İstanbul seçimlerinin ardından özellikle sosyal medyada yayılan iki farklı yorum:
-İstanbul’un fethi 31 Mart 2019-17 Nisan 2019.
-İstanbul’un işgali 31 Mart 2019-17 Nisan 2019.
İlk yorumda İmamoğlu’nun seçimi kazanmasıyla İstanbul’un yeniden fethedildiği ileri sürülüyor.
İkinci yorumda İmamoğlu’nun seçimi kazanmasıyla, İstanbul’un işgal edildiği iddia ediliyor.
İki yaklaşım da sorunlu, iki yorum da ötekileştirici, iki yakıştırma da kutuplaştırıcı.
Yeni dönem, iki sorunlu anlayışı benimsemeyen, farklılıkları kucaklayan siyasetçilerin dönemidir.
***
Bilmem, 31 Mart seçimlerinde özellikle büyükşehirlerde kazanan adayların profilleri dikkatinizi çekti mi?
İstasnalar dışında tamamı ılımlı adaylar.
Dahası, rakip ittifakın seçmenini kırmayan, rakiplerine karşı eleştirilerinde ölçülü olan, genel siyasete bulaşmadan yerel sorunlara eğilen adaylar seçim kazandı.
Bu durum bizi şu sonuca ulaştırıyor:
Artık toplum, çatık kaşlı, nobran, ötekileştirici siyasetçilere prim vermiyor.
***
Geçen hafta Büyükşehir Belediye Başkanı Alinur Aktaş, hayırlı olsun ziyaretlerini toplu bir törenle kabul etmişti.
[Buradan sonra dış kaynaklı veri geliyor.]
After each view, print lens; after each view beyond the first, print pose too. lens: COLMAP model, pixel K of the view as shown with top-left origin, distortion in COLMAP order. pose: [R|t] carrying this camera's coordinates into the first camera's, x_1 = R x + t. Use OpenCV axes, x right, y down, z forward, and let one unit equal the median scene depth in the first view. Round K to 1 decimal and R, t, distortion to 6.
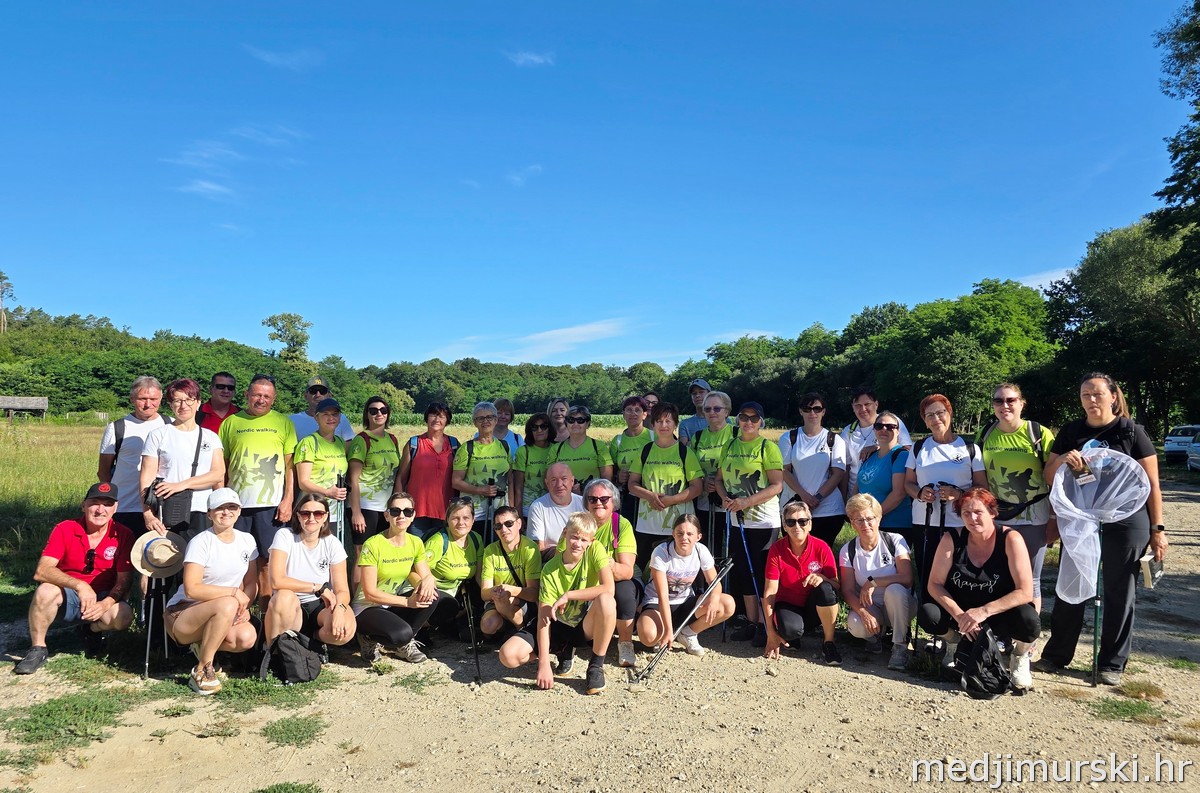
lens RADIAL K [[818.9, 0, 593.5], [0, 818.9, 393.0], [0, 0, 1]] dist [0.068822, -0.083850]
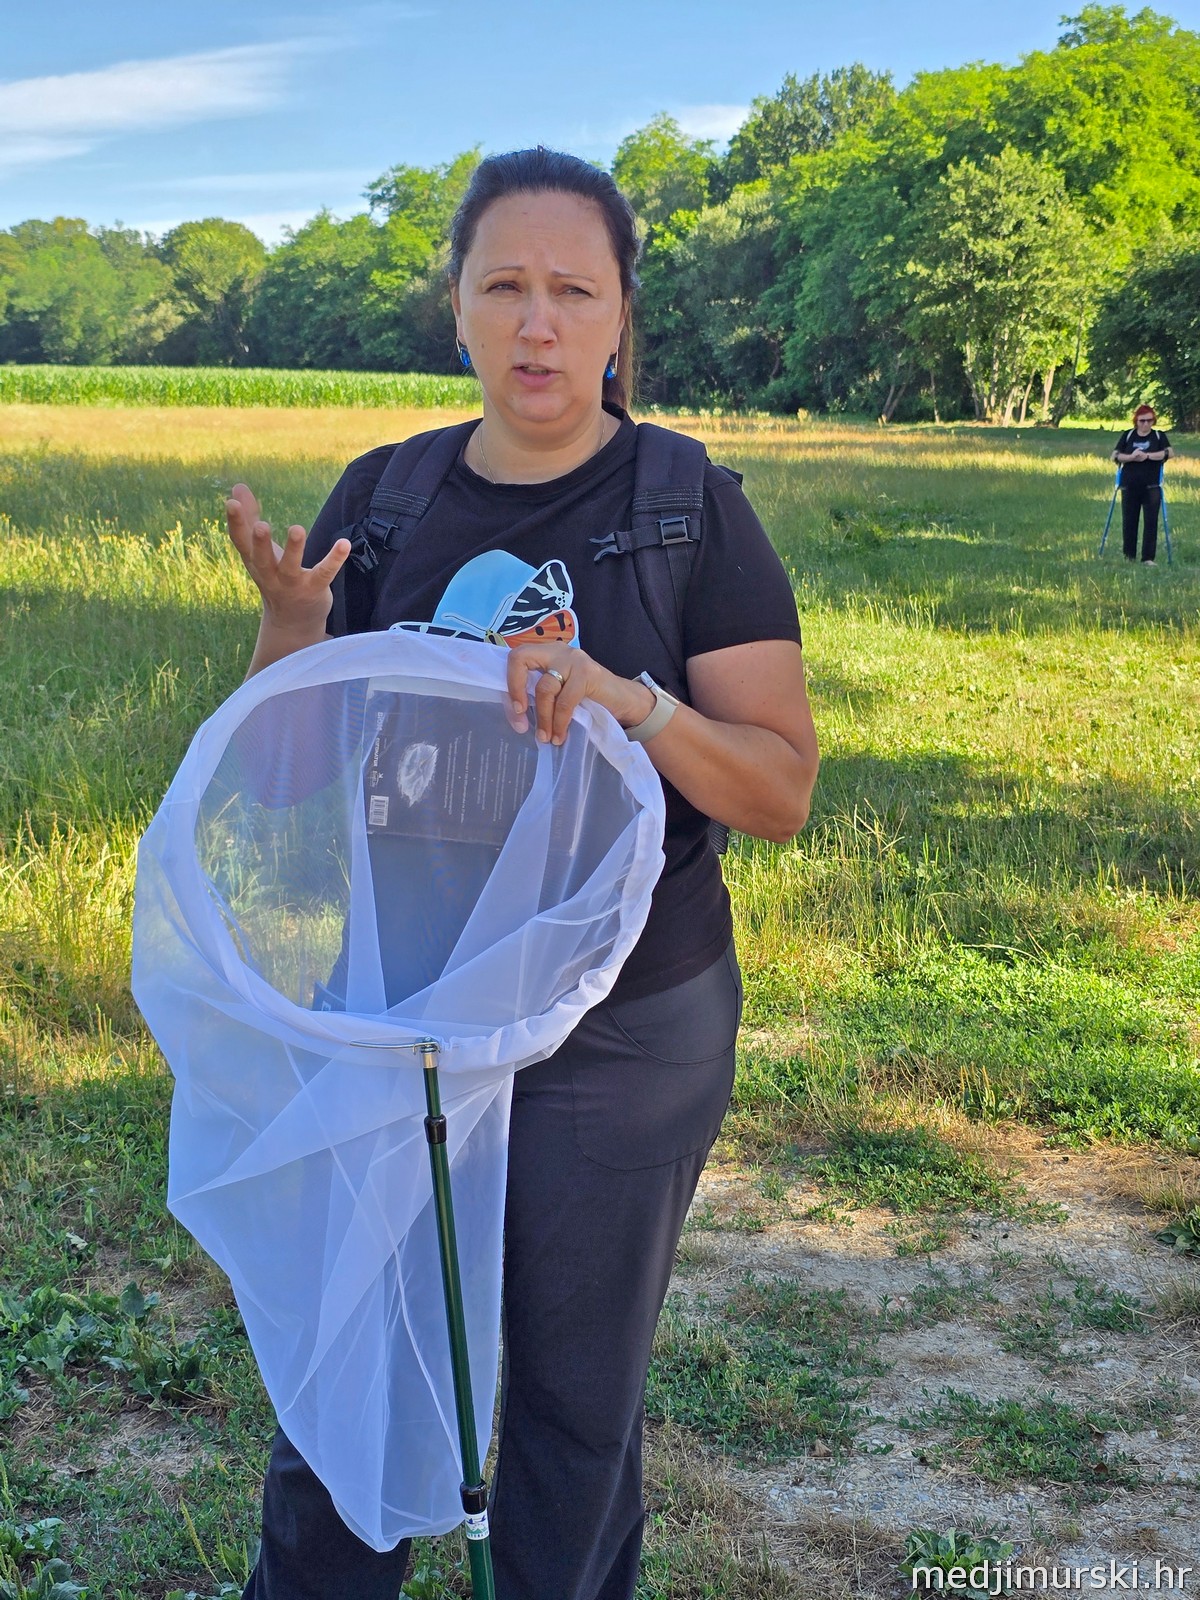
lens RADIAL K [[1965.9, 0, 604.7], [0, 1965.9, 797.4], [0, 0, 1]] dist [0.049990, -0.067664]
pose [[0.975933, -0.035598, 0.215146, 0.054301], [-0.015974, 0.972267, 0.233329, 0.005646], [-0.217485, -0.231150, 0.948298, 0.118324]]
Törende dikkat çekici bir ayrıntı vardı:
“Çelenk ve çiçek göndermek yerine Orman Bölge Müdürlüğü’nün TC Ziraat Bankası Garajlar Şubesi’nin … İban Numaralı hesabına havale/eft yaparak ağaç kampanyasına destek verebilirsiniz.”
Bu uyarı ne kadar dikkate alındı bilmiyorum ama Büyükşehir Belediyesi’nin çevreci yaklaşımını göstermesi bakımından örnek bir davranış olduğunu söylemeliyim.
***
CHP Genel Merkezi, Bursa’yı kazanamadığı için ağız tadıyla seçimi kutlayamıyor.
Hatta Kılıçdaroğlu, Bursa’yı kazanamamalarına öylesine içerlemiş ki, MYK’nın sadece Bursa gündemiyle toplanacağı haberleri geliyor.
Yani Bursa’nın, bir süre daha Ankara’nın gündeminde olmaya devam edeceği anlaşılıyor.
***
Ticaret Bakan Yardımcısı Rıza Tunay Turagay, “Son 3 aylık dönemde döviz mevduat hesaplarındaki artış, 20 milyar dolarları buldu. ‘Dolar arttı, dövizden kazandım’ demek kadar yanlış bir düşünce olamaz” demiş.
Hay ağzına sağlık Turagay.
Hatta az bile söylemişsiniz.
Dövizin yükseleceğini hesap edip, elde ne var ne yok dövize yatırmak ülke ekonomisine ihanet etmek demek değilse nedir?
***
Malum, döviz aldı başını gitti.
Bazılarının, ülkeyi düşünüp döviz yapmaktan vazgeçeceği veya eldeki dövizini Türk lirasına çevireceği yok.
O halde müdahalenin zamanı gelmedi mi?
Mesela döviz mevduat hesaplarına getirilen ek vergilere bir ek vergi daha getirilemez mi?
Ancak bu kez sağlam bir vergi gelmeli.
***
İstanbul’da, “155 Polis İmdat” hattını bir yıl içinde 45 bin 210 kez arayan Şeref Can isimli vatandaş, 20 ay hapis cezasına mahkum olmuş.
Mahkeme, Can’a verilen cezayı da ertelememiş.
Yani, acil durumlarda aranması gereken hattı meşgul eden vatandaşa acımamış.
Bursa’da da benzer bir durum var.
“155 Polis İmdat” hattını bilmem ama “112 Acil Servis” hattını meşgul edenlerin sayısı vahim boyutlarda.
10 çağrıdan 9’u gerçek dışı, o derece!
112’yi meşgul edenlere de ibretlik cezalar şart.